## [EXERCISE INSTRUCTIONS]
Everything below from the line with "Computers | Percent |" to the last line, both included, is to be written out exactly, with nothing added.

+ + + + +

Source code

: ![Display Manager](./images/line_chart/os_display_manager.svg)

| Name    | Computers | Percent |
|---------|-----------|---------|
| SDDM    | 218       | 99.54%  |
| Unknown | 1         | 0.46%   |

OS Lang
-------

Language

+ + + + +

## [PROBLEM SOLUTION]
| Name    | Computers | Percent |
|---------|-----------|---------|
| SDDM    | 218       | 99.54%  |
| Unknown | 1         | 0.46%   |

OS Lang
-------

Language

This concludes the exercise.